Always speak the truth, think before you speak, and write it down afterwards.The Red Queen in Alice in Wonderland (Carroll/Tenniel 2009)
Like the Red Queen, education is constantly running without getting anywhere. The Red Queen herself said you have to run as fast as possible just to stay still. Since the emergence of education-as-science around 200 years ago it has undergone constant reform (Smith 1998) in search of a more scientific way of doing things. Arguably this started with Ebbinghaus in 1885 who experimented with reducing learning to small de-contextualised chunks: perfect reductionism (Ibid.). Today learnification and datafication (Biesta 2012, Knox et. al. 2020) bear the torch for this ongoing improvement of learning.
Datafication affects not just teaching and learning but the governance of teaching and learning (Williamson 2017: 74). Data is used to support policy and standards in terms of monitoring performance or in researching the justification for those standards (Williamson 2017:74, Ozga 2016, Fontaine 2016). In my first data visualisation of this blog, I noted the number of standards, compared with other material, in my School’s response to the pivot online. A huge repository of useful information for academics pivoting online was based largely on standards and policies. It is interesting to note the standards are based on data collected on best practice in online learning.
As we were to discover, this best practice was shaped by a pervasive narrative in online learning: the social constructivist discourse on Communities of Inquiry (Garrison 2010). Narratives, once taken to heart, can be quickly reinforced with data. Our characterisation of data as neutral allows the steady restructuring of new truths from old ones (Anagstopolous 2013:217, Ozga 2016, Fontaine 2016). This includes dataveillance (Williamson 2017) or data gaze (Prinsloo 2020): collecting data for ostensibly neutral purposes. However, the data collection priorities often reveal political purposes, subconscious or deliberate (Prinsloo 2020). A review of recruitment data collected for diversity purposes for my second visualisation revealed a Christian bias. While these data are unlikely to be used to discriminate; it shows that only certain data are collected and therefore, governance may occur through what is not collected as well as what is.

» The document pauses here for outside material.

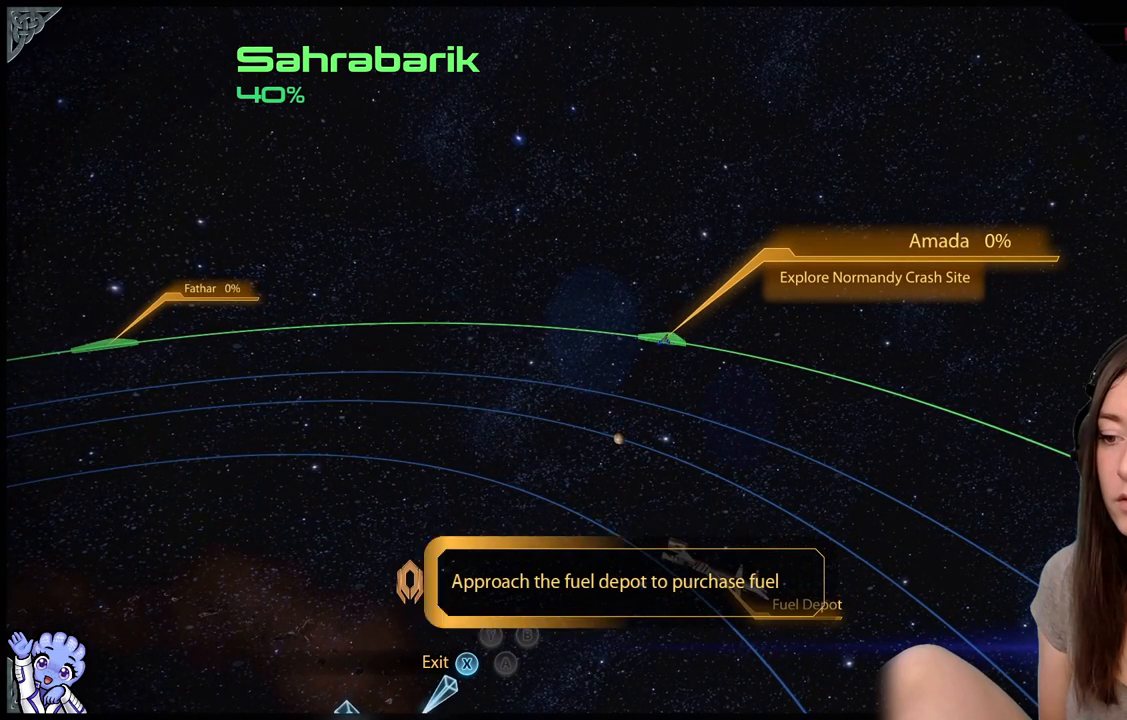
{"buttons": [], "left_stick": "center", "right_stick": "center", "events": []}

This restructuring through data is pervasive, undermining old elitist structures and replacing authority through social position with authority through knowledge (Fontaine 2016, Ozga 2016). But since the privileged tend to have both position and knowledge, this may not reverse society but could drive an even larger wedge through it. Colonialism is not a metaphor when privileged groups are able to dispossess others (Prinsloo 2020). In my final visualisation I was able to see from my browsing history which teaching resources I use the most. If these data were gathered routinely and used to assess performance against a standard, I could quickly find my practice being radically altered to conform to a decontextualised and simplistic narrative, the Ebbinghaus effect. As approaches to education and technology change, we are all engaged in a Red Queen race to stand still, but data-driven standards and policies could be a step backwards.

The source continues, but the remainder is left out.